The Advantages of Dispersed Knowledge

“I, Pencil” was most directly influenced by Austrian-British economist Friedrich Hayek’s famous article “The Use of Knowledge in Society.” The scholarly article was first published in the September 1945 issue of The American Economic Review. Hayek argues against the then-widespread notion that markets function efficiently only when market actors have complete knowledge of all relevant facts and issues—or, as Leonard Read puts it, when there is a central “mastermind” to assemble this knowledge. Hayek maintains that “perfect” knowledge is not only unattainable but unnecessary because in free markets, prices communicate enough information to induce actors to make rational decisions. This is also the core of Read’s argument in “I, Pencil.”
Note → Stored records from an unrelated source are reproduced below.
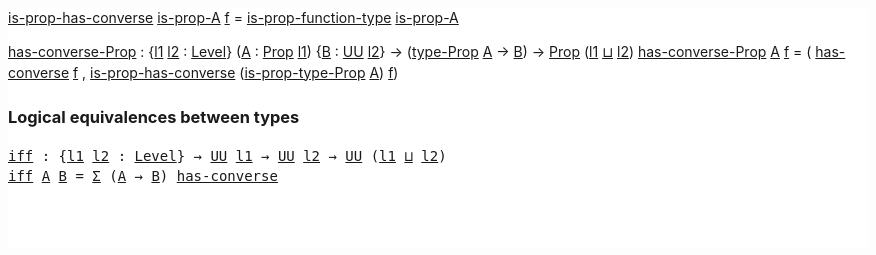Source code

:   <a id="1679" href="foundation.logical-equivalences.html#1599" class="Function">is-prop-has-converse</a> <a id="1700" href="foundation.logical-equivalences.html#1700" class="Bound">is-prop-A</a> <a id="1710" href="foundation.logical-equivalences.html#1710" class="Bound">f</a> <a id="1712" class="Symbol">=</a> <a id="1714" href="foundation-core.propositions.html#6922" class="Function">is-prop-function-type</a> <a id="1736" href="foundation.logical-equivalences.html#1700" class="Bound">is-prop-A</a>

<a id="has-converse-Prop"></a><a id="1747" href="foundation.logical-equivalences.html#1747" class="Function">has-converse-Prop</a> <a id="1765" class="Symbol">:</a>
  <a id="1769" class="Symbol">{</a><a id="1770" href="foundation.logical-equivalences.html#1770" class="Bound">l1</a> <a id="1773" href="foundation.logical-equivalences.html#1773" class="Bound">l2</a> <a id="1776" class="Symbol">:</a> <a id="1778" href="Agda.Primitive.html#742" class="Postulate">Level</a><a id="1783" class="Symbol">}</a> <a id="1785" class="Symbol">(</a><a id="1786" href="foundation.logical-equivalences.html#1786" class="Bound">A</a> <a id="1788" class="Symbol">:</a> <a id="1790" href="foundation-core.propositions.html#1153" class="Function">Prop</a> <a id="1795" href="foundation.logical-equivalences.html#1770" class="Bound">l1</a><a id="1797" class="Symbol">)</a> <a id="1799" class="Symbol">{</a><a id="1800" href="foundation.logical-equivalences.html#1800" class="Bound">B</a> <a id="1802" class="Symbol">:</a> <a id="1804" href="Agda.Primitive.html#388" class="Primitive">UU</a> <a id="1807" href="foundation.logical-equivalences.html#1773" class="Bound">l2</a><a id="1809" class="Symbol">}</a> <a id="1811" class="Symbol">→</a> <a id="1813" class="Symbol">(</a><a id="1814" href="foundation-core.propositions.html#1249" class="Function">type-Prop</a> <a id="1824" href="foundation.logical-equivalences.html#1786" class="Bound">A</a> <a id="1826" class="Symbol">→</a> <a id="1828" href="foundation.logical-equivalences.html#1800" class="Bound">B</a><a id="1829" class="Symbol">)</a> <a id="1831" class="Symbol">→</a> <a id="1833" href="foundation-core.propositions.html#1153" class="Function">Prop</a> <a id="1838" class="Symbol">(</a><a id="1839" href="foundation.logical-equivalences.html#1770" class="Bound">l1</a> <a id="1842" href="Agda.Primitive.html#961" class="Primitive Operator">⊔</a> <a id="1844" href="foundation.logical-equivalences.html#1773" class="Bound">l2</a><a id="1846" class="Symbol">)</a>
<a id="1848" href="foundation.logical-equivalences.html#1747" class="Function">has-converse-Prop</a> <a id="1866" href="foundation.logical-equivalences.html#1866" class="Bound">A</a> <a id="1868" href="foundation.logical-equivalences.html#1868" class="Bound">f</a> <a id="1870" class="Symbol">=</a>
  <a id="1874" class="Symbol">(</a> <a id="1876" href="foundation.logical-equivalences.html#1533" class="Function">has-converse</a> <a id="1889" href="foundation.logical-equivalences.html#1868" class="Bound">f</a> <a id="1891" href="foundation.dependent-pair-types.html#787" class="InductiveConstructor Operator">,</a>
    <a id="1897" href="foundation.logical-equivalences.html#1599" class="Function">is-prop-has-converse</a> <a id="1918" class="Symbol">(</a><a id="1919" href="foundation-core.propositions.html#1313" class="Function">is-prop-type-Prop</a> <a id="1937" href="foundation.logical-equivalences.html#1866" class="Bound">A</a><a id="1938" class="Symbol">)</a> <a id="1940" href="foundation.logical-equivalences.html#1868" class="Bound">f</a><a id="1941" class="Symbol">)</a>
</pre>
### Logical equivalences between types

<pre class="Agda"><a id="iff"></a><a id="1996" href="foundation.logical-equivalences.html#1996" class="Function">iff</a> <a id="2000" class="Symbol">:</a> <a id="2002" class="Symbol">{</a><a id="2003" href="foundation.logical-equivalences.html#2003" class="Bound">l1</a> <a id="2006" href="foundation.logical-equivalences.html#2006" class="Bound">l2</a> <a id="2009" class="Symbol">:</a> <a id="2011" href="Agda.Primitive.html#742" class="Postulate">Level</a><a id="2016" class="Symbol">}</a> <a id="2018" class="Symbol">→</a> <a id="2020" href="Agda.Primitive.html#388" class="Primitive">UU</a> <a id="2023" href="foundation.logical-equivalences.html#2003" class="Bound">l1</a> <a id="2026" class="Symbol">→</a> <a id="2028" href="Agda.Primitive.html#388" class="Primitive">UU</a> <a id="2031" href="foundation.logical-equivalences.html#2006" class="Bound">l2</a> <a id="2034" class="Symbol">→</a> <a id="2036" href="Agda.Primitive.html#388" class="Primitive">UU</a> <a id="2039" class="Symbol">(</a><a id="2040" href="foundation.logical-equivalences.html#2003" class="Bound">l1</a> <a id="2043" href="Agda.Primitive.html#961" class="Primitive Operator">⊔</a> <a id="2045" href="foundation.logical-equivalences.html#2006" class="Bound">l2</a><a id="2047" class="Symbol">)</a>
<a id="2049" href="foundation.logical-equivalences.html#1996" class="Function">iff</a> <a id="2053" href="foundation.logical-equivalences.html#2053" class="Bound">A</a> <a id="2055" href="foundation.logical-equivalences.html#2055" class="Bound">B</a> <a id="2057" class="Symbol">=</a> <a id="2059" href="foundation.dependent-pair-types.html#583" class="Record">Σ</a> <a id="2061" class="Symbol">(</a><a id="2062" href="foundation.logical-equivalences.html#2053" class="Bound">A</a> <a id="2064" class="Symbol">→</a> <a id="2066" href="foundation.logical-equivalences.html#2055" class="Bound">B</a><a id="2067" class="Symbol">)</a> <a id="2069" href="foundation.logical-equivalences.html#1533" class="Function">has-converse</a>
The economics term “dispersed knowledge” predicates that each individual participant in a market possesses unique “knowledge of the particular circumstances of time and place” in which he operates, and it is impossible for any one individual or organization to acquire all of these “dispersed bits of incomplete and frequently contradictory knowledge which all the separate individuals possess” (Hayek, Friedrich. “The Use of Knowledge in Society.” Foundation for Economic Education, 1 May 1996). Hayek asserts that this dispersed contextual knowledge is essential for adapting swiftly to changes in the marketplace.